Duration of hospital stay did not differ after open vs laparoscopic surgery, which reflects the findings of an earlier study.20 However, age was a confounding factor, with a significant correlation between age and hospital stay duration. Considering that patients in the open surgery group were significantly older than those in the laparoscopic group, with age-matched groups, open surgery may have been associated with a shorter hospital stay duration. The influence of BMI on hospital stay duration, whereby obese patients stayed an average extra day compared with those with a healthy BMI contradicts a previous study of no significant difference between those with a BMI greater or less than 30 kg/m2 on hospital stay after incisional hernia repair.29 The impact of a higher BMI on hospital stay is significant in terms of health economics considering the large costs associated with this.30
There were several limitations to the current study. This research included a relatively small sample size (n = 63); however, this is similar to previous studies of total patient numbers ranging between 50 and 100.12,14,20–22 Because of the large variability in patients’ analgesic requirements, greater investigation into the influence of patient characteristics in a larger cohort, alongside subjective measures of pain, would provide more information on the determinants of this. Further, a longitudinal study design to assess return to activities of daily living as well as chronic pain and analgesia consumption would provide better data with respect to patient impact and the wider health burden.

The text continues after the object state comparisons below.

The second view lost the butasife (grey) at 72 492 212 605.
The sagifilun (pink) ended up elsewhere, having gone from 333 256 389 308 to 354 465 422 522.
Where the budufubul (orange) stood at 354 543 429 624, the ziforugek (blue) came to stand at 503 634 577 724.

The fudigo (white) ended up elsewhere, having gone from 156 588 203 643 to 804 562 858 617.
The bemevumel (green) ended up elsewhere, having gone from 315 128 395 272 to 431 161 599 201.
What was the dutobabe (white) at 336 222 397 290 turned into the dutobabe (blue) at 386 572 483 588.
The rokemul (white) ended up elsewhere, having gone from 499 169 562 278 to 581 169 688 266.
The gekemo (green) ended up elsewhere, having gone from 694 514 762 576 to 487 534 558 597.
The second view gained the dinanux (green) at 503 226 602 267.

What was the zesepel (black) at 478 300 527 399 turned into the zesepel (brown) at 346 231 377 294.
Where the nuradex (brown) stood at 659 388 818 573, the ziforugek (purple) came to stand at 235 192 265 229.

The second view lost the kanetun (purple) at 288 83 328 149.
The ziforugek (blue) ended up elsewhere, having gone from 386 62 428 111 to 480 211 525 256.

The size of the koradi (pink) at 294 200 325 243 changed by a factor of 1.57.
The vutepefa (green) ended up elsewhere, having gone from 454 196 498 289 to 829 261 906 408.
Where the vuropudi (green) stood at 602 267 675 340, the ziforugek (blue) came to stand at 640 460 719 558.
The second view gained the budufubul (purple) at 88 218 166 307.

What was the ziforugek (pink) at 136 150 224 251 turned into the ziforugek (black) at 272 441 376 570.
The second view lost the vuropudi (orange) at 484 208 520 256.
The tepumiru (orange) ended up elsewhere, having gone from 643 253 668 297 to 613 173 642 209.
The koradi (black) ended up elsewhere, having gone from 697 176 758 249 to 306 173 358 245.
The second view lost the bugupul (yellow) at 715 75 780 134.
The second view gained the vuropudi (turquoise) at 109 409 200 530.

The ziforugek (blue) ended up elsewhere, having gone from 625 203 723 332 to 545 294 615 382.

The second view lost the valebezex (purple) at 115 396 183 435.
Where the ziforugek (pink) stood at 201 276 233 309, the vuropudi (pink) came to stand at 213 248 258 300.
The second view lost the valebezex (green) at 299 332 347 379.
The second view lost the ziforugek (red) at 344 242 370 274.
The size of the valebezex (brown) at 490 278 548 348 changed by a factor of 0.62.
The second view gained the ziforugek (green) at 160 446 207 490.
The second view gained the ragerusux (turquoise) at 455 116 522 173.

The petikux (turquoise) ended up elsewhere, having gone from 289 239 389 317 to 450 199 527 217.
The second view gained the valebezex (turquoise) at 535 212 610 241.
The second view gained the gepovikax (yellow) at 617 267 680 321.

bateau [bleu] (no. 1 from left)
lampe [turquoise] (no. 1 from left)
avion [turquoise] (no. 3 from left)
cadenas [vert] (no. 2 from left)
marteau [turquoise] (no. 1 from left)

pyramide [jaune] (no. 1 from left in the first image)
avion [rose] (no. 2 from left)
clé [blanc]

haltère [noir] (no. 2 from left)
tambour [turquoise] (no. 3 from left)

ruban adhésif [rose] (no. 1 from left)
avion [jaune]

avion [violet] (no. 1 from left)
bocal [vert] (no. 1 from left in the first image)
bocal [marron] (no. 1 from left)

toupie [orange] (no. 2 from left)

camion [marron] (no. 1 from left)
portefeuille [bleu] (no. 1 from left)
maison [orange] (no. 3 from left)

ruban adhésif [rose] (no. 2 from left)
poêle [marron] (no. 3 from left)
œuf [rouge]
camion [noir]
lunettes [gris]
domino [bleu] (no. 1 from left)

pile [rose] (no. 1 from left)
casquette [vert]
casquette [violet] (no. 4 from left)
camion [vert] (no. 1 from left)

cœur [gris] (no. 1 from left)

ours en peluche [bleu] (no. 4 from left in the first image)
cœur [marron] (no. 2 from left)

Overall, this study demonstrated that patient characteristics of age and BMI influence analgesic consumption during, and duration of, the hospital stay following repair of inguinal hernia, with no main effect of the surgery mode. Further research is warranted with respect to the interactions between patient characteristics and recovery following open and laparoscopic surgical repair modes for inguinal hernia repair, with the ultimate goal being optimal patient recovery.
Postoperative analgesic requirements in inguinal hernia repair is significantly impacted by patient factors of age, BMI, and previous inguinal hernia repairs. Patient characteristics need to be considered in future research and assessment of postoperative pain in inguinal hernia surgery.